The regulatory barriers preventing access to these treatments represent policy choices rather than immutable obstacles. Congressional action can eliminate discriminatory coverage restrictions, streamline approval processes for veteran-specific treatments, and create Right-to-Try protections for veterans with treatment-resistant conditions.
The coalition framework presented here provides a practical model for achieving these reforms through coordinated action that respects organizational autonomy while maximizing collective impact. By avoiding top-heavy structures and emphasizing grassroots leadership, this approach can sustain momentum through the inevitable challenges of legislative and administrative reform.
The economic analysis demonstrates that comprehensive reform represents fiscal responsibility as well as moral imperative. Current spending approaches $27 billion annually with inadequate results, while proposed reforms offer conservative 3:1 return on investment alongside dramatically improved veteran outcomes.
Most importantly, the Right To Treat initiative is ultimately about honoring the service and sacrifice of America's veterans by ensuring they have access to every treatment that might help them heal. The warriors who answered their nation's call to serve deserve nothing less than access to every tool that might help them successfully complete their most important mission: returning to productive, fulfilling civilian lives.
The choice before us is clear.

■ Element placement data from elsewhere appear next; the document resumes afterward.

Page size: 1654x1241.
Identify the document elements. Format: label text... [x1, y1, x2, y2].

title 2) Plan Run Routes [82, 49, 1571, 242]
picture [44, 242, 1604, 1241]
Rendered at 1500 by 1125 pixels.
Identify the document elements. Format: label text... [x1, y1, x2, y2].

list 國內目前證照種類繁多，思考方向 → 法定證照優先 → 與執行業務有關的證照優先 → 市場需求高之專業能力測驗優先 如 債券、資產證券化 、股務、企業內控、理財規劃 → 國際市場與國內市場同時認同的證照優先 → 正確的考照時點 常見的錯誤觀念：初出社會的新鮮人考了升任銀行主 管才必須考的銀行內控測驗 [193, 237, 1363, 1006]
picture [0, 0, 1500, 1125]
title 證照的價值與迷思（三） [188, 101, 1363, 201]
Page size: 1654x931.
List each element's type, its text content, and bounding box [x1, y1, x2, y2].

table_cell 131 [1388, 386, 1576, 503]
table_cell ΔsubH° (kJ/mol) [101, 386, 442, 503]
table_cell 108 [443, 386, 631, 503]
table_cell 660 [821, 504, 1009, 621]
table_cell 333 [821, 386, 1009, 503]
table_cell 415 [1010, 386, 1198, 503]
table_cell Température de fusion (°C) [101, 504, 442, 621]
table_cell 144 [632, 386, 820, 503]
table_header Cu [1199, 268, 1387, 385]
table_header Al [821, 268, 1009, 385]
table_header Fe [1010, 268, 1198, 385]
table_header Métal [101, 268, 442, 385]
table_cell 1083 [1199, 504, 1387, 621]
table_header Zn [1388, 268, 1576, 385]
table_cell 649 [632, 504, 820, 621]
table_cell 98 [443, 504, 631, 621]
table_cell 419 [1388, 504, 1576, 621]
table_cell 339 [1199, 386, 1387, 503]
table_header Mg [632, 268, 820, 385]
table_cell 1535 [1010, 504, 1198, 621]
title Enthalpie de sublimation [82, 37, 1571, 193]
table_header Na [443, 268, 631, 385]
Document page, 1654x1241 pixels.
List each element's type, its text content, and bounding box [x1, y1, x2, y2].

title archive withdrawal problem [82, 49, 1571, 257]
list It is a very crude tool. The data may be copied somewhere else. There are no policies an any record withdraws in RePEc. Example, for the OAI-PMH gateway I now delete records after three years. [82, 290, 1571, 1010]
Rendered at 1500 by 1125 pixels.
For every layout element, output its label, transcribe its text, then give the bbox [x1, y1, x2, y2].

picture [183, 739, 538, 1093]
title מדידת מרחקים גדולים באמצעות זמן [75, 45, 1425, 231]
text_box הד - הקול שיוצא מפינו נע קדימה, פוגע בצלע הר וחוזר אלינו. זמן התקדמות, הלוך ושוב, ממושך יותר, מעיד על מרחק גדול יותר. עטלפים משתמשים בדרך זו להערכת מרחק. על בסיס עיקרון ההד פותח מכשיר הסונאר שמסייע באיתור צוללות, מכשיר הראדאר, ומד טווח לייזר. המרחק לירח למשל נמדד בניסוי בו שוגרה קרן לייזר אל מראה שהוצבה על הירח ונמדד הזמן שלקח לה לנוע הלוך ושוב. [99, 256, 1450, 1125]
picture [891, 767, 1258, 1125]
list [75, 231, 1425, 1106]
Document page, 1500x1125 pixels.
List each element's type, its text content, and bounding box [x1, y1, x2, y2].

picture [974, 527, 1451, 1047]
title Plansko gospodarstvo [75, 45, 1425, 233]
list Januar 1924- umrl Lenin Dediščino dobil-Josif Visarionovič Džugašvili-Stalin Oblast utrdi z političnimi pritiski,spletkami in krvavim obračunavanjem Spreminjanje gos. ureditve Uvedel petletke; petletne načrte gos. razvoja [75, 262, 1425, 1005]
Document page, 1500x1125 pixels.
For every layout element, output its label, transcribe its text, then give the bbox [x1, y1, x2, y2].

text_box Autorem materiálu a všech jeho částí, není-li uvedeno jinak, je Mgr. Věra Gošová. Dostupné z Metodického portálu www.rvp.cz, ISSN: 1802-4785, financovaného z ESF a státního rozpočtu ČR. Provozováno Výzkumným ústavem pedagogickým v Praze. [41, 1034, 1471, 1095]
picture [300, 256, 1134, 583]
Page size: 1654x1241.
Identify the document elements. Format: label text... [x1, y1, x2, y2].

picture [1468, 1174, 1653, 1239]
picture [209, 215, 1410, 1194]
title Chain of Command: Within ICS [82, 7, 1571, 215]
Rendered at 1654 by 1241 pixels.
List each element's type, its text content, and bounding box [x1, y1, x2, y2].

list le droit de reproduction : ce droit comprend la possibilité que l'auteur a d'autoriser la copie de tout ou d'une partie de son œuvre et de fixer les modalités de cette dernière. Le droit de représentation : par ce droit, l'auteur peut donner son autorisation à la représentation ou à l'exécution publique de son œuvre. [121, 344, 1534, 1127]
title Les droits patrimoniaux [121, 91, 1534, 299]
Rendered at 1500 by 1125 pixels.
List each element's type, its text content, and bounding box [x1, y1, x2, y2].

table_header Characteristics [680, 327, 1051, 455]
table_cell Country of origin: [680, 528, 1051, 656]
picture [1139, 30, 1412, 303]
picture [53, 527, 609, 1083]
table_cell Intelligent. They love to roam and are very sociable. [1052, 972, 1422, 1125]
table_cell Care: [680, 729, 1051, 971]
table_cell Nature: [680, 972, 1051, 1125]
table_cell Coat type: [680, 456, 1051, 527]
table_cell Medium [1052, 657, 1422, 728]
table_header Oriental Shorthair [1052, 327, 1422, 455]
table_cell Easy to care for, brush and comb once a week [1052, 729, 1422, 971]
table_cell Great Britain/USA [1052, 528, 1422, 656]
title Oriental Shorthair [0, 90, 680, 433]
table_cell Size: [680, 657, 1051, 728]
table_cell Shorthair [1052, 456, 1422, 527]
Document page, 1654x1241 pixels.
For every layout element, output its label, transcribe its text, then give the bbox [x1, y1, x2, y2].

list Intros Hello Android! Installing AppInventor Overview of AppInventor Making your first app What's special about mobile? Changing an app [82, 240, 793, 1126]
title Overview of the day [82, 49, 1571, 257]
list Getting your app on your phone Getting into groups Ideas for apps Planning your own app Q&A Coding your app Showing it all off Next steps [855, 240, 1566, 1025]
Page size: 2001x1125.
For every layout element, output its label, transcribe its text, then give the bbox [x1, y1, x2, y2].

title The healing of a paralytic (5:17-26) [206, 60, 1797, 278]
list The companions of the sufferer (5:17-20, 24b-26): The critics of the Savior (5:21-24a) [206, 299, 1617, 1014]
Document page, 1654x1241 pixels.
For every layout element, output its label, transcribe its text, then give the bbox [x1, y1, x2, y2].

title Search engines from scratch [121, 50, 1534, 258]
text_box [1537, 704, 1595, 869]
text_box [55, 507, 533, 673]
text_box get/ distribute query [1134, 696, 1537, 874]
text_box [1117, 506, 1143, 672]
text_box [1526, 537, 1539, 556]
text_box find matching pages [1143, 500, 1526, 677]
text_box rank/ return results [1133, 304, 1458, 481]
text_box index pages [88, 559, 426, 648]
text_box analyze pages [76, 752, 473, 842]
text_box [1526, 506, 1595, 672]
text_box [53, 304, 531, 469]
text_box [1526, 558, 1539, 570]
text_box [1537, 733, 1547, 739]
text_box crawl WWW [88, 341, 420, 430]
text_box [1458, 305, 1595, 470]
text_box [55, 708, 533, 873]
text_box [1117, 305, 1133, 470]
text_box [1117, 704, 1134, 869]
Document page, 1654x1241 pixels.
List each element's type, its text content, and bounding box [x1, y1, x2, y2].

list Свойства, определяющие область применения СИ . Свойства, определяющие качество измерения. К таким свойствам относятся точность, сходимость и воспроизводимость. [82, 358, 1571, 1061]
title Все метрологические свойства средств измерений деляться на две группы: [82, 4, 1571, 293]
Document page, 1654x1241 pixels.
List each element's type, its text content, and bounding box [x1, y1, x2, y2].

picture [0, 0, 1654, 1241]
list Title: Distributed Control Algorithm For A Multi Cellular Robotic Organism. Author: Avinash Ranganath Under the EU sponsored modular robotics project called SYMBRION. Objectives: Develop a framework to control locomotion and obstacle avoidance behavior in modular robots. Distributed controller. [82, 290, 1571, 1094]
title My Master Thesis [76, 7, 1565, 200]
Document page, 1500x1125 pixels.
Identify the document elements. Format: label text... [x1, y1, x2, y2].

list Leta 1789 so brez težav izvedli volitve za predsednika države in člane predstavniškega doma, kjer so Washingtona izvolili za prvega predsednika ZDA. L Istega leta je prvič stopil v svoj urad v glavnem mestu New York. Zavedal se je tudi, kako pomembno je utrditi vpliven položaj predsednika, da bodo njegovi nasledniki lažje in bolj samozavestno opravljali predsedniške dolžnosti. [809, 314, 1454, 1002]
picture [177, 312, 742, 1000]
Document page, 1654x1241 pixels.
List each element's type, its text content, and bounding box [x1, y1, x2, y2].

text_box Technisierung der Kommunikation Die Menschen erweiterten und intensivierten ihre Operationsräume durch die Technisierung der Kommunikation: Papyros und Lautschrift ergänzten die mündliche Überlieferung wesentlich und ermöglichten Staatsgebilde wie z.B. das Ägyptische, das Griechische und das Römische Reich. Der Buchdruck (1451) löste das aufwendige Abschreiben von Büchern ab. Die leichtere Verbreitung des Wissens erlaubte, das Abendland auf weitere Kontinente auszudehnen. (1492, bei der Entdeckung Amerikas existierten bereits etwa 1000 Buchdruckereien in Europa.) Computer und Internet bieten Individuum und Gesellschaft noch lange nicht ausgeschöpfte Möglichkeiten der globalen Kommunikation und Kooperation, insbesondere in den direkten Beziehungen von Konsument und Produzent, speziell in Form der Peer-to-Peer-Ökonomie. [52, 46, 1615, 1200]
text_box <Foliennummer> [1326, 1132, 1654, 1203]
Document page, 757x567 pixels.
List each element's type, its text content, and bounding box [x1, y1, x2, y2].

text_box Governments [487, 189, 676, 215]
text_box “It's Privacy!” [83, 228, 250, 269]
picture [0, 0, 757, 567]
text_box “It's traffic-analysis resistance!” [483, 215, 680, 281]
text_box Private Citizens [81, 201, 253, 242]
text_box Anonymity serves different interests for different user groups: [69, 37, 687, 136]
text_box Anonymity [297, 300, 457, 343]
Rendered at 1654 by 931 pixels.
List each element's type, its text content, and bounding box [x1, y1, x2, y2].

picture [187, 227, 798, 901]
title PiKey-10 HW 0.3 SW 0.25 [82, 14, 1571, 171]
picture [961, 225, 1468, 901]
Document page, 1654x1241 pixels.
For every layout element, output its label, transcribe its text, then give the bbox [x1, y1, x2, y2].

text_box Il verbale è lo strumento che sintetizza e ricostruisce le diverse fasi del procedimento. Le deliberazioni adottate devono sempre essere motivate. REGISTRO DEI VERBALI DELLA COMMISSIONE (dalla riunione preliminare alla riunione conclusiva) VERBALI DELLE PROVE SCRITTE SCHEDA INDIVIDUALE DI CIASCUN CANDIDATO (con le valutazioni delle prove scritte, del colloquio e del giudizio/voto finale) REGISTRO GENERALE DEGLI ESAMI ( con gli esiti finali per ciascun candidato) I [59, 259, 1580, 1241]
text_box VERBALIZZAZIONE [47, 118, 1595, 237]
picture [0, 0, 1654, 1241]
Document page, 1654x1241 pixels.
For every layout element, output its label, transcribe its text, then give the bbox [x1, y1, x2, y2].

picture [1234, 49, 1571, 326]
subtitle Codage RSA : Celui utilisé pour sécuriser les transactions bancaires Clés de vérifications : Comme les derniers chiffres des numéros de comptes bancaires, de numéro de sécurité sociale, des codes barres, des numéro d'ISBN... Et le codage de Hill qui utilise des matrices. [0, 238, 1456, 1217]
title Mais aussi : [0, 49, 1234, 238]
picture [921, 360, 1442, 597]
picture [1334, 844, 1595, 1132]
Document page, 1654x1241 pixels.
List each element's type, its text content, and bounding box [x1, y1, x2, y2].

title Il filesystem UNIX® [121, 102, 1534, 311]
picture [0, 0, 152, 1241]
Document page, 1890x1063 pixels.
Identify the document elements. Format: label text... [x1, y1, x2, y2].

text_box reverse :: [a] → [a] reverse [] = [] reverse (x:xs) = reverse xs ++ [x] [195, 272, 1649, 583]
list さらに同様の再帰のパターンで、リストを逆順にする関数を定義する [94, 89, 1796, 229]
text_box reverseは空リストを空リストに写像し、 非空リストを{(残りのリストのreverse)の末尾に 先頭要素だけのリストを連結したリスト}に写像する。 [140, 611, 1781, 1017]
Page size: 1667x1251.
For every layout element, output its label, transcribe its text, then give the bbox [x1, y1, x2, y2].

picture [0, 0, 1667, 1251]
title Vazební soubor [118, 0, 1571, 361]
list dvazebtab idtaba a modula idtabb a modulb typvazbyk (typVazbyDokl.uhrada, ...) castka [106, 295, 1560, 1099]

We can continue failed policies that sentence veterans to suffer with inadequate treatments, or we can embrace the Right To Treat initiative's vision of medical freedom and comprehensive care that recognizes veterans' right to choose their own path to healing.
The veterans have done their duty. Now it's time for us to do ours. The path forward is clear, the tools are available, and the moral imperative is undeniable. What remains is the will to act and the commitment to see reform through to completion.
The time for excuses has ended. The time for action is now. The veterans are counting on us.
Works Cited
Suitt, T. H. (2021). High suicide rates among United States service members and veterans of the post-9/11 wars. Costs of War Project, Brown University. Watson Institute for International and Public Affairs.
U.S. Department of Veterans Affairs. (2020). 2020 National Veteran Suicide Prevention Annual Report. Office of Mental Health and Suicide Prevention.